The right to a jury trial means nothing if the jurors have an interest in the action or in the main question involved (Bank’s liability). Jurors who are debtors and creditors of a bank should be excluded, especially where the number of jurors with connections to the bank exceeds forty percent of the entire jury and constitutes fifty percent of the number of jurors needed for a verdict. That VonEyes did not have a fair jury is evident from the following questions and answers of Juror Hurd, who sat as a juror over objection for cause.
Counsel: Mr. Hurd, if at the conclusion of the evidence you felt that the Von-Eyes had established that their position should prevail, would the fact that you’ve had a business relationship with the bank make it difficult or uncomfortable with you as far as returning a verdict in favor of the VonEyes?
Juror: Well, maybe a little bit uncomfortable. But—
Counsel: It would cause you some problem in your mind as far as coming back and saying if you felt the evidence was justified, you know, that the bank was wrong in this case?
Juror: Yeh, it could.
Counsel: You feel that could influence your decision-making ability, Mr. Hurd? Juror: Maybe just a little bit.

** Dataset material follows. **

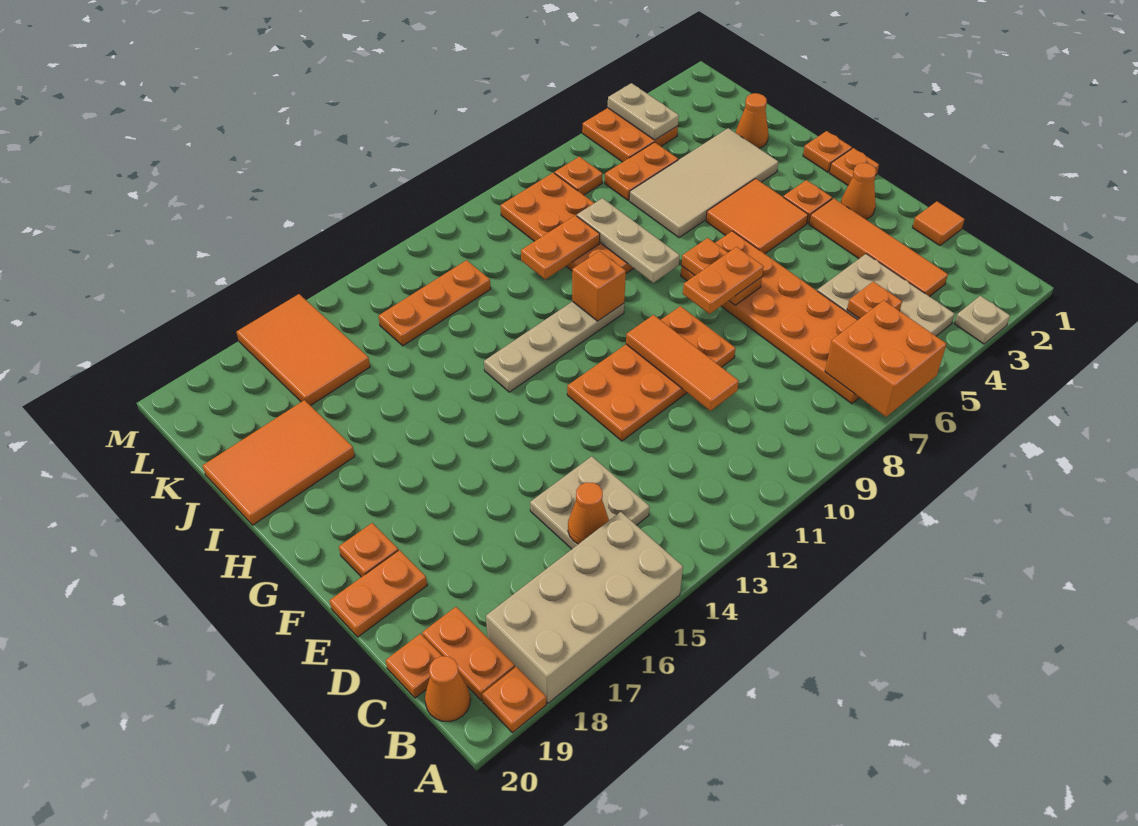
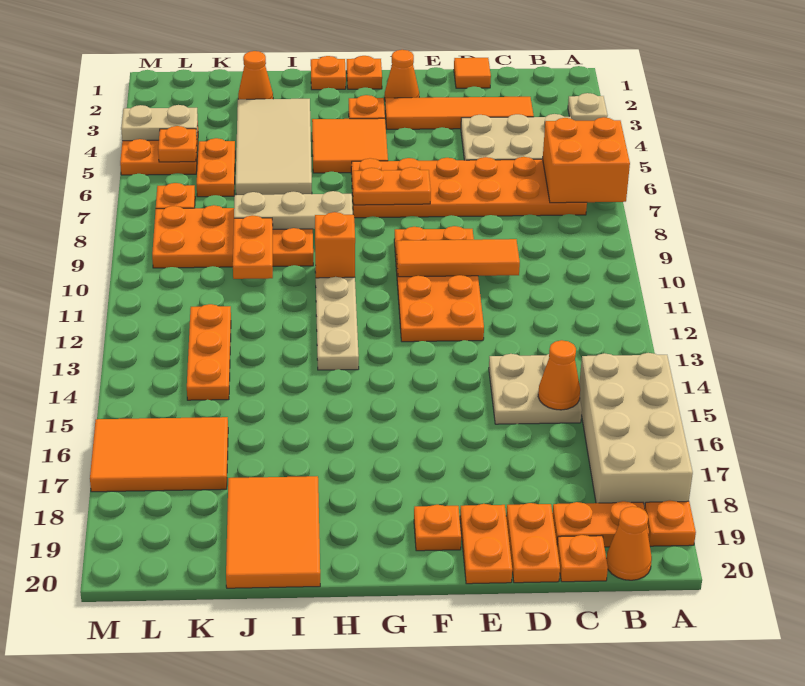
orange 1x1 plate [847,282,902,319] -> orange 1x1 plate moved to [158,126,197,162]
orange 1x2 plate [683,247,764,314] -> orange 1x2 plate moved to [506,503,560,583]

No further showing should have been required in this case to dismiss Juror Hurd, and no further showing should be required to reverse and remand for a fair and impartial jury in the retrial.
2. Obligation Of Good Faith
SDCL 57A-1-203 provides: “Every contract or duty within this title imposes an obligation of good faith in its performance or enforcement.” The trial court erred in granting a directed verdict on VonEyes’ cause of action for breach of obligation of good faith because of questions concerning: 1) bad faith involving the 1985 wheat crop, 2) bad faith involving the refusal to advance a 1984 Federal Land Bank payment, 3) failure to dispose of collateral in a commercially reasonable manner, including the necessity for pregnancy testing eighty bred cows, 4) excessive trucking charges, 5) the timing of the public sale of the cattle, and 6) the reasonableness and timeliness of the repossession of the cattle which was extremely stressful to the cattle.
As stated by the majority opinion, “The court must determine if there is any substantial evidence to sustain the cause of action. If there is such evidence as would allow reasonable minds to differ, the case must go to the jury. Haggar v. Olfert, 387 N.W.2d 45 (S.D.1986); Sabag v. Continental South Dakota, 374 N.W.2d 349 (S.D.1985); Lytle v. Morgan, 270 N.W.2d 359 (S.D.1978).” (emphasis added) It is obvious in this case that the evidence was such to allow reasonable minds to differ and therefore the case should have gone to the jury. It was reversible error for the trial court to direct a verdict under these circumstances.
In view of the reversible error on Issues I and II and the reversible error as decided by the majority opinion with respect to Issue III, all of the issues and questions should go back for a new and fair trial.